James S.A. Corey’s Tiamat’s Wrath is the eighth installment of the Expanse novels, and it feels like it, in a good way. A lot of time has passed since the first book’s events, and our characters have lived through a pile of major events, right.
And the thing about this series is, the books aren’t just doing the same thing over and over. Events have real significance and the world changes in meaningful ways, including the people in it. And so our protagonists can look back at the choices they’ve made, and the world they’ve created, and work through a complex set of feelings about all of it. It’s a bit reminiscent of Daniel Abraham’s Long Price Quartet, though perhaps not so melancholy.
But of course, this is the Expanse, which means that these wonderfully-drawn characters share center stage with some real Big Idea SF, and the ideas here are big indeed—interstellar empires, incredible artifacts of dead civilizations, questions about the nature of humanity, and the fate of human civilization, just for starters.

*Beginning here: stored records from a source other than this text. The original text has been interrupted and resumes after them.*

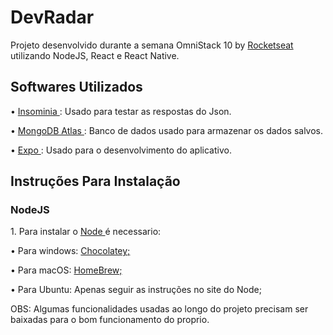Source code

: # DevRadar
Projeto desenvolvido durante a semana OmniStack 10 by <a href= "https://rocketseat.com.br"/> Rocketseat </a> utilizando NodeJS, React e React Native.

<h2> Softwares Utilizados </h2>

<p> • <a href= "https://insomnia.rest/"/> Insominia </a>: Usado para testar as respostas do Json. </p>
<p> • <a href= "https://www.mongodb.com/cloud/atlas"/> MongoDB Atlas </a>: Banco de dados usado para armazenar os dados salvos. </p>
<p> • <a href= "https://expo.io/"/> Expo </a>: Usado para o desenvolvimento do aplicativo. </p>

<h2> Instruções Para Instalação </h2>

<h3>  NodeJS </h3>
    <p> 1. Para instalar o <a href = "https://nodejs.org/en/"> Node </a> é necessario: </p>
      <p> • Para windows: <a href="https://chocolatey.org/"> Chocolatey;</a> </p>
      <p> • Para macOS: <a href="https://brew.sh/"> HomeBrew; </a> </p>
      <p> • Para Ubuntu: Apenas seguir as instruções no site do Node; </p>

<p>OBS: Algumas funcionalidades usadas ao longo do projeto precisam ser baixadas para o bom funcionamento do proprio. </p>
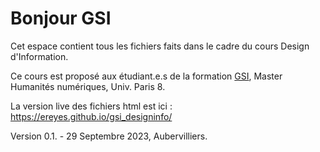 # Bonjour GSI

Cet espace contient tous les fichiers faits dans le cadre du cours Design d'Information.

Ce cours est proposé aux étudiant.e.s de la formation [GSI](https://humanites-numeriques.univ-paris8.fr/-Master-G-S-I-), Master Humanités numériques, Univ. Paris 8.

La version live des fichiers html est ici :
https://ereyes.github.io/gsi_designinfo/

Version 0.1. - 29 Septembre 2023, Aubervilliers.
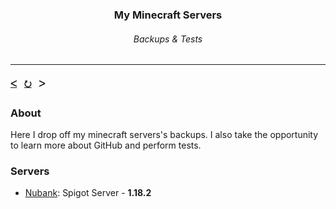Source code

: <h3 align="center">My Minecraft Servers</h3>
<h6 align="center">Backups & Tests</h6>

---

#### <a href="https://github.com/orgs/free-workspace/repositories">ᐸ</a>   <a href="https://github.com/free-workspace/MinecraftServers">⭮</a>   ᐳ

### About
Here I drop off my minecraft servers's backups. I also take the opportunity to learn more about GitHub and perform tests.

### Servers
- <a href="https://github.com/free-workspace/MinecraftServers/tree/nubank-server/src">Nubank</a>: Spigot Server - <b>1.18.2</b>
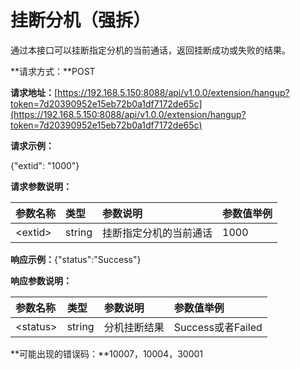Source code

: # 挂断分机（强拆）

通过本接口可以挂断指定分机的当前通话，返回挂断成功或失败的结果。

**请求方式：**POST

**请求地址：**[https://192.168.5.150:8088/api/v1.0.0/extension/hangup?token=7d20390952e15eb72b0a1df7172de65c](https://192.168.5.150:8088/api/v1.0.0/extension/hangup?token=7d20390952e15eb72b0a1df7172de65c)

**请求示例：**

{"extid": "1000"}

**请求参数说明：**

| 参数名称 | 类型 | 参数说明 | 参数值举例 |
| :--- | :--- | :--- | :--- |
| &lt;extid&gt; | string | 挂断指定分机的当前通话 | 1000 |

**响应示例：**{"status":"Success"}

**响应参数说明：**

| 参数名称 | 类型 | 参数说明 | 参数值举例 |
| :--- | :--- | :--- | :--- |
| &lt;status&gt; | string | 分机挂断结果 | Success或者Failed |

**可能出现的错误码：**10007，10004，30001

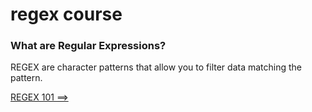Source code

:# regex course

### What are Regular Expressions?

REGEX are character patterns that allow you to filter data matching the pattern.

[REGEX 101 ==>](https://regex101.com/)
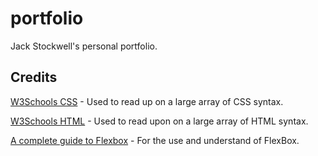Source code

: # portfolio
Jack Stockwell's personal portfolio.

## Credits

[W3Schools CSS](https://www.w3schools.com/css/default.asp) - Used to read up on a large array of CSS syntax.

[W3Schools HTML](https://www.w3schools.com/html/default.asp) - Used to read upon on a large array of HTML syntax.

[A complete guide to Flexbox](https://css-tricks.com/snippets/css/a-guide-to-flexbox/) - For the use and understand of FlexBox.



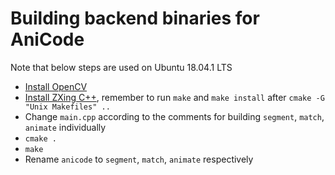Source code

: # Building backend binaries for AniCode

Note that below steps are used on Ubuntu 18.04.1 LTS
- [Install OpenCV](https://docs.opencv.org/3.4.5/d7/d9f/tutorial_linux_install.html)
- [Install ZXing C++](https://github.com/glassechidna/zxing-cpp), remember to run `make` and `make install` after `cmake -G "Unix Makefiles" ..`
- Change `main.cpp` according to the comments for building `segment`, `match`, `animate` individually
- `cmake .`
- `make`
- Rename `anicode` to `segment`, `match`, `animate` respectively
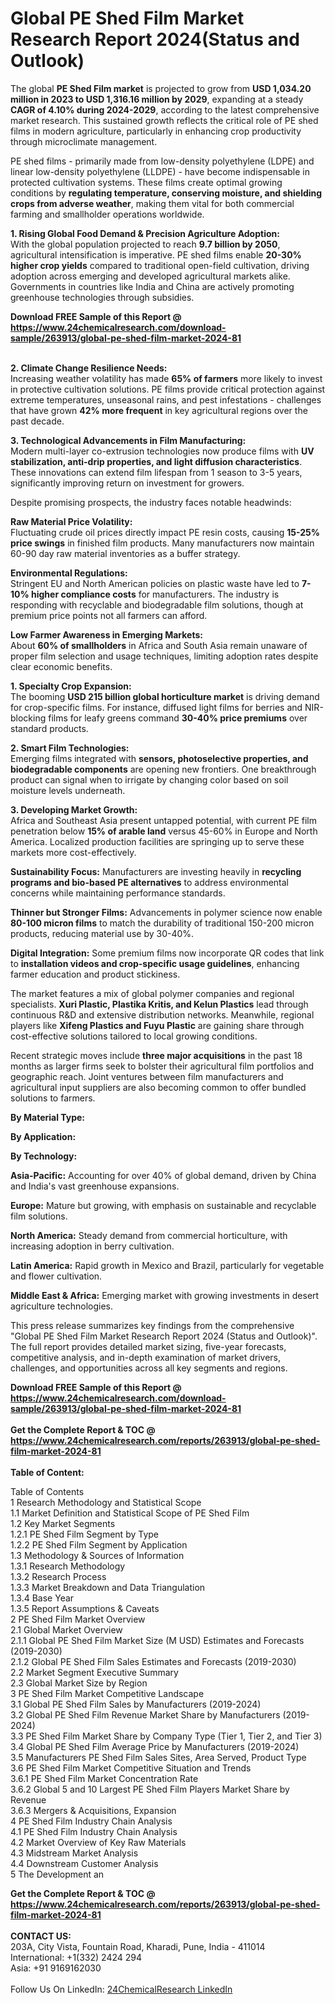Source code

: <h1>Global PE Shed Film Market Research Report 2024(Status and Outlook)</h1><p>The global <strong>PE Shed Film market</strong> is projected to grow from <strong>USD 1,034.20 million in 2023 to USD 1,316.16 million by 2029</strong>, expanding at a steady <strong>CAGR of 4.10% during 2024-2029</strong>, according to the latest comprehensive market research. This sustained growth reflects the critical role of PE shed films in modern agriculture, particularly in enhancing crop productivity through microclimate management.</p><p>PE shed films - primarily made from low-density polyethylene (LDPE) and linear low-density polyethylene (LLDPE) - have become indispensable in protected cultivation systems. These films create optimal growing conditions by <strong>regulating temperature, conserving moisture, and shielding crops from adverse weather</strong>, making them vital for both commercial farming and smallholder operations worldwide.</p><p><strong>1. Rising Global Food Demand &amp; Precision Agriculture Adoption:</strong><br>
With the global population projected to reach <strong>9.7 billion by 2050</strong>, agricultural intensification is imperative. PE shed films enable <strong>20-30% higher crop yields</strong> compared to traditional open-field cultivation, driving adoption across emerging and developed agricultural markets alike. Governments in countries like India and China are actively promoting greenhouse technologies through subsidies.</p><div><b>Download FREE Sample of this Report @ 
            <a href="https://www.24chemicalresearch.com/download-sample/263913/global-pe-shed-film-market-2024-81">
            https://www.24chemicalresearch.com/download-sample/263913/global-pe-shed-film-market-2024-81</a></b></div><br><p><strong>2. Climate Change Resilience Needs:</strong><br>
Increasing weather volatility has made <strong>65% of farmers</strong> more likely to invest in protective cultivation solutions. PE films provide critical protection against extreme temperatures, unseasonal rains, and pest infestations - challenges that have grown <strong>42% more frequent</strong> in key agricultural regions over the past decade.</p><p><strong>3. Technological Advancements in Film Manufacturing:</strong><br>
Modern multi-layer co-extrusion technologies now produce films with <strong>UV stabilization, anti-drip properties, and light diffusion characteristics</strong>. These innovations can extend film lifespan from 1 season to 3-5 years, significantly improving return on investment for growers.</p><p>Despite promising prospects, the industry faces notable headwinds:</p><p><strong>Raw Material Price Volatility:</strong><br>
	Fluctuating crude oil prices directly impact PE resin costs, causing <strong>15-25% price swings</strong> in finished film products. Many manufacturers now maintain 60-90 day raw material inventories as a buffer strategy.</p><p><strong>Environmental Regulations:</strong><br>
	Stringent EU and North American policies on plastic waste have led to <strong>7-10% higher compliance costs</strong> for manufacturers. The industry is responding with recyclable and biodegradable film solutions, though at premium price points not all farmers can afford.</p><p><strong>Low Farmer Awareness in Emerging Markets:</strong><br>
	About <strong>60% of smallholders</strong> in Africa and South Asia remain unaware of proper film selection and usage techniques, limiting adoption rates despite clear economic benefits.</p><p><strong>1. Specialty Crop Expansion:</strong><br>
The booming <strong>USD 215 billion global horticulture market</strong> is driving demand for crop-specific films. For instance, diffused light films for berries and NIR-blocking films for leafy greens command <strong>30-40% price premiums</strong> over standard products.</p><p><strong>2. Smart Film Technologies:</strong><br>
Emerging films integrated with <strong>sensors, photoselective properties, and biodegradable components</strong> are opening new frontiers. One breakthrough product can signal when to irrigate by changing color based on soil moisture levels underneath.</p><p><strong>3. Developing Market Growth:</strong><br>
Africa and Southeast Asia present untapped potential, with current PE film penetration below <strong>15% of arable land</strong> versus 45-60% in Europe and North America. Localized production facilities are springing up to serve these markets more cost-effectively.</p><p><strong>Sustainability Focus:</strong> Manufacturers are investing heavily in <strong>recycling programs and bio-based PE alternatives</strong> to address environmental concerns while maintaining performance standards.</p><p><strong>Thinner but Stronger Films:</strong> Advancements in polymer science now enable <strong>80-100 micron films</strong> to match the durability of traditional 150-200 micron products, reducing material use by 30-40%.</p><p><strong>Digital Integration:</strong> Some premium films now incorporate QR codes that link to <strong>installation videos and crop-specific usage guidelines</strong>, enhancing farmer education and product stickiness.</p><p>The market features a mix of global polymer companies and regional specialists. <strong>Xuri Plastic, Plastika Kritis, and Kelun Plastics</strong> lead through continuous R&amp;D and extensive distribution networks. Meanwhile, regional players like <strong>Xifeng Plastics and Fuyu Plastic</strong> are gaining share through cost-effective solutions tailored to local growing conditions.</p><p>Recent strategic moves include <strong>three major acquisitions</strong> in the past 18 months as larger firms seek to bolster their agricultural film portfolios and geographic reach. Joint ventures between film manufacturers and agricultural input suppliers are also becoming common to offer bundled solutions to farmers.</p><p><strong>By Material Type:</strong></p><p><strong>By Application:</strong></p><p><strong>By Technology:</strong></p><p><strong>Asia-Pacific:</strong> Accounting for over 40% of global demand, driven by China and India's vast greenhouse expansions.</p><p><strong>Europe:</strong> Mature but growing, with emphasis on sustainable and recyclable film solutions.</p><p><strong>North America:</strong> Steady demand from commercial horticulture, with increasing adoption in berry cultivation.</p><p><strong>Latin America:</strong> Rapid growth in Mexico and Brazil, particularly for vegetable and flower cultivation.</p><p><strong>Middle East &amp; Africa:</strong> Emerging market with growing investments in desert agriculture technologies.</p><p>This press release summarizes key findings from the comprehensive "Global PE Shed Film Market Research Report 2024 (Status and Outlook)". The full report provides detailed market sizing, five-year forecasts, competitive analysis, and in-depth examination of market drivers, challenges, and opportunities across all key segments and regions.</p><div><b>Download FREE Sample of this Report @ 
            <a href="https://www.24chemicalresearch.com/download-sample/263913/global-pe-shed-film-market-2024-81">
            https://www.24chemicalresearch.com/download-sample/263913/global-pe-shed-film-market-2024-81</a></b></div><br><div><b>Get the Complete Report & TOC @ 
            <a href="https://www.24chemicalresearch.com/reports/263913/global-pe-shed-film-market-2024-81">
            https://www.24chemicalresearch.com/reports/263913/global-pe-shed-film-market-2024-81</a></b></div><br>
            <b>Table of Content:</b><p>Table of Contents<br />
1 Research Methodology and Statistical Scope<br />
1.1 Market Definition and Statistical Scope of PE Shed Film<br />
1.2 Key Market Segments<br />
1.2.1 PE Shed Film Segment by Type<br />
1.2.2 PE Shed Film Segment by Application<br />
1.3 Methodology & Sources of Information<br />
1.3.1 Research Methodology<br />
1.3.2 Research Process<br />
1.3.3 Market Breakdown and Data Triangulation<br />
1.3.4 Base Year<br />
1.3.5 Report Assumptions & Caveats<br />
2 PE Shed Film Market Overview<br />
2.1 Global Market Overview<br />
2.1.1 Global PE Shed Film Market Size (M USD) Estimates and Forecasts (2019-2030)<br />
2.1.2 Global PE Shed Film Sales Estimates and Forecasts (2019-2030)<br />
2.2 Market Segment Executive Summary<br />
2.3 Global Market Size by Region<br />
3 PE Shed Film Market Competitive Landscape<br />
3.1 Global PE Shed Film Sales by Manufacturers (2019-2024)<br />
3.2 Global PE Shed Film Revenue Market Share by Manufacturers (2019-2024)<br />
3.3 PE Shed Film Market Share by Company Type (Tier 1, Tier 2, and Tier 3)<br />
3.4 Global PE Shed Film Average Price by Manufacturers (2019-2024)<br />
3.5 Manufacturers PE Shed Film Sales Sites, Area Served, Product Type<br />
3.6 PE Shed Film Market Competitive Situation and Trends<br />
3.6.1 PE Shed Film Market Concentration Rate<br />
3.6.2 Global 5 and 10 Largest PE Shed Film Players Market Share by Revenue<br />
3.6.3 Mergers & Acquisitions, Expansion<br />
4 PE Shed Film Industry Chain Analysis<br />
4.1 PE Shed Film Industry Chain Analysis<br />
4.2 Market Overview of Key Raw Materials<br />
4.3 Midstream Market Analysis<br />
4.4 Downstream Customer Analysis<br />
5 The Development an</p><div><b>Get the Complete Report & TOC @ 
            <a href="https://www.24chemicalresearch.com/reports/263913/global-pe-shed-film-market-2024-81">
            https://www.24chemicalresearch.com/reports/263913/global-pe-shed-film-market-2024-81</a></b></div><br><b>CONTACT US:</b><br>
            203A, City Vista, Fountain Road, Kharadi, Pune, India - 411014<br>
            International: +1(332) 2424 294<br>
            Asia: +91 9169162030 <br><br>
            Follow Us On LinkedIn: <a href="https://www.linkedin.com/company/24chemicalresearch/">24ChemicalResearch LinkedIn</a>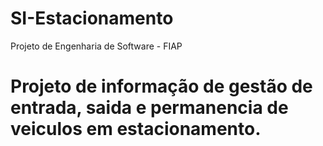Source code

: # SI-Estacionamento
 Projeto de Engenharia de Software - FIAP

# Projeto de informação de gestão de entrada, saida e permanencia de veiculos em estacionamento.
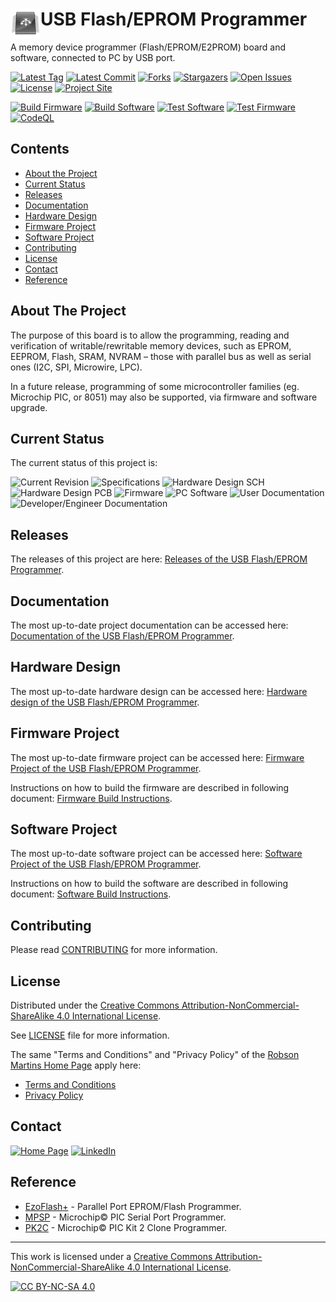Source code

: # <img align="left" src="/images/icon.png" alt="usbflashprog" title="usbflashprog">USB Flash/EPROM Programmer
A memory device programmer (Flash/EPROM/E2PROM) board and software, connected to PC by USB port.

[![Latest Tag][tag-shield]][tag-url] [![Latest Commit][commit-shield]][commit-url] [![Forks][forks-shield]][forks-url] [![Stargazers][stars-shield]][stars-url] [![Open Issues][issues-shield]][issues-url] [![License][license-shield]][license-url] [![Project Site][site-shield]][site-url]

[![Build Firmware][build-firmware-shield]][build-firmware-url]
[![Build Software][build-software-shield]][build-software-url]
[![Test Software][test-software-shield]][test-software-url]
[![Test Firmware][test-firmware-shield]][test-firmware-url]
[![CodeQL][codeql-shield]][codeql-url]

## Contents

* [About the Project](#about-the-project)
* [Current Status](#current-status)
* [Releases](#releases)
* [Documentation](#documentation)
* [Hardware Design](#hardware-design)
* [Firmware Project](#firmware-project)
* [Software Project](#software-project)
* [Contributing](#contributing)
* [License](#license)
* [Contact](#contact)
* [Reference](#reference)

## About The Project

The purpose of this board is to allow the programming, reading and verification of writable/rewritable memory devices, such as EPROM, EEPROM, Flash, SRAM, NVRAM – those with parallel bus as well as serial ones (I2C, SPI, Microwire, LPC).

In a future release, programming of some microcontroller families (eg. Microchip PIC, or 8051) may also be supported, via firmware and software upgrade.

## Current Status

The current status of this project is:

![Current Revision](https://img.shields.io/badge/Current%20Version-v0.1.0--rev.F-blue?style=plastic)
![Specifications](https://img.shields.io/badge/Specifications-almost%20stable-green?style=plastic)
![Hardware Design SCH](https://img.shields.io/badge/Hardware%20Design%20(Schematics)-almost%20stable-yellowgreen?style=plastic)
![Hardware Design PCB](https://img.shields.io/badge/Hardware%20Design%20(PCB)-not%20started%20yet-red?style=plastic)
![Firmware](https://img.shields.io/badge/Firmware-unstable-yellow?style=plastic)
![PC Software](https://img.shields.io/badge/PC%20Software-unstable-yellow?style=plastic)
![User Documentation](https://img.shields.io/badge/User%20Documentation-not%20started%20yet-red?style=plastic)
![Developer/Engineer Documentation](https://img.shields.io/badge/Developer%20and%20Engineer%20Documentation-almost%20stable-green?style=plastic)

## Releases

The releases of this project are here: [Releases of the USB Flash/EPROM Programmer](https://github.com/robsonsmartins/usbflashprog/releases).

## Documentation

The most up-to-date project documentation can be accessed here: [Documentation of the USB Flash/EPROM Programmer](https://robsonsmartins.github.io/usbflashprog/).

## Hardware Design

The most up-to-date hardware design can be accessed here: [Hardware design of the USB Flash/EPROM Programmer](https://github.com/robsonsmartins/usbflashprog/blob/main/hardware/).

## Firmware Project

The most up-to-date firmware project can be accessed here: [Firmware Project of the USB Flash/EPROM Programmer](https://github.com/robsonsmartins/usbflashprog/blob/main/firmware/).

Instructions on how to build the firmware are described in following document: [Firmware Build Instructions](https://github.com/robsonsmartins/usbflashprog/blob/main/firmware/BUILD.md).

## Software Project

The most up-to-date software project can be accessed here: [Software Project of the USB Flash/EPROM Programmer](https://github.com/robsonsmartins/usbflashprog/blob/main/software/).

Instructions on how to build the software are described in following document: [Software Build Instructions](https://github.com/robsonsmartins/usbflashprog/blob/main/software/BUILD.md).

## Contributing

Please read [CONTRIBUTING](https://github.com/robsonsmartins/usbflashprog/blob/main/CONTRIBUTING.md) for more information.

## License

Distributed under the [Creative Commons Attribution-NonCommercial-ShareAlike 4.0 International License][cc-by-nc-sa]. 

See [LICENSE](https://github.com/robsonsmartins/usbflashprog/blob/main/LICENSE) file for more information.

The same "Terms and Conditions" and "Privacy Policy" of the [Robson Martins Home Page](https://www.robsonmartins.com) apply here:

- [Terms and Conditions](https://www.robsonmartins.com/content/policy/terms.php)
- [Privacy Policy](https://www.robsonmartins.com/content/policy/privacy.php)

## Contact

[![Home Page][contact-site-shield]][contact-site-url] [![LinkedIn][contact-linkedin-shield]][contact-linkedin-url]

## Reference
* [EzoFlash+](http://www.ezoflash.com/) - Parallel Port EPROM/Flash Programmer.
* [MPSP](https://mpsp.robsonmartins.com) - Microchip&copy; PIC Serial Port Programmer.
* [PK2C](https://pk2c.robsonmartins.com) - Microchip&copy; PIC Kit 2 Clone Programmer.

---

This work is licensed under a [Creative Commons Attribution-NonCommercial-ShareAlike 4.0 International License][cc-by-nc-sa].

[![CC BY-NC-SA 4.0][cc-by-nc-sa-image]][cc-by-nc-sa]

[cc-by-nc-sa]: http://creativecommons.org/licenses/by-nc-sa/4.0/
[cc-by-nc-sa-image]: https://licensebuttons.net/l/by-nc-sa/4.0/88x31.png

[tag-shield]: https://img.shields.io/github/v/tag/robsonsmartins/usbflashprog?style=plastic
[tag-url]: https://github.com/robsonsmartins/usbflashprog/tags
[commit-shield]: https://img.shields.io/github/last-commit/robsonsmartins/usbflashprog?style=plastic
[commit-url]: https://github.com/robsonsmartins/usbflashprog/graphs/commit-activity
[forks-shield]: https://img.shields.io/github/forks/robsonsmartins/usbflashprog?style=plastic
[forks-url]: https://github.com/robsonsmartins/usbflashprog/network/members
[stars-shield]: https://img.shields.io/github/stars/robsonsmartins/usbflashprog?style=plastic
[stars-url]: https://github.com/robsonsmartins/usbflashprog/stargazers
[issues-shield]: https://img.shields.io/github/issues/robsonsmartins/usbflashprog?style=plastic
[issues-url]: https://github.com/robsonsmartins/usbflashprog/issues
[license-shield]: https://img.shields.io/badge/License-CC%20BY--NC--SA%204.0-lightgrey.svg?style=plastic
[license-url]: https://github.com/robsonsmartins/usbflashprog/blob/master/LICENSE
[site-shield]: https://img.shields.io/badge/project%20site-usbflashprog-orange?style=plastic
[site-url]: https://usbflashprog.robsonmartins.com

[build-firmware-shield]: https://github.com/robsonsmartins/usbflashprog/actions/workflows/firmware.yml/badge.svg?style=plastic
[build-firmware-url]: https://github.com/robsonsmartins/usbflashprog/actions/workflows/firmware.yml
[build-software-shield]: https://github.com/robsonsmartins/usbflashprog/actions/workflows/software.yml/badge.svg?style=plastic
[build-software-url]: https://github.com/robsonsmartins/usbflashprog/actions/workflows/software.yml
[test-firmware-shield]: https://github.com/robsonsmartins/usbflashprog/actions/workflows/test-firmware.yml/badge.svg?style=plastic
[test-firmware-url]: https://github.com/robsonsmartins/usbflashprog/actions/workflows/test-firmware.yml
[test-software-shield]: https://github.com/robsonsmartins/usbflashprog/actions/workflows/test-software.yml/badge.svg?style=plastic
[test-software-url]: https://github.com/robsonsmartins/usbflashprog/actions/workflows/test-software.yml
[codeql-shield]: https://github.com/robsonsmartins/usbflashprog/actions/workflows/codeql-analysis.yml/badge.svg?style=plastic
[codeql-url]:https://github.com/robsonsmartins/usbflashprog/actions/workflows/codeql-analysis.yml

[contact-site-shield]: https://img.shields.io/badge/Home%20Page-robsonmartins.com-green?style=plastic
[contact-site-url]: https://www.robsonmartins.com
[contact-linkedin-shield]: https://img.shields.io/badge/LinkedIn-robsonmartins-blue?style=plastic
[contact-linkedin-url]: https://www.linkedin.com/in/robsonmartins/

There’s allegedly only one more volume left in the series; there’s a lot to wrap up in it, if it really happens that way, but this does feel like a series that’s nearing an end, even if I’d personally be happy for it to go on indefinitely. This is some of the best SF out there, and even though it’s gotten a lot of recognition (including a very well-done TV adaptation), I feel like it deserves more. Highly recommended.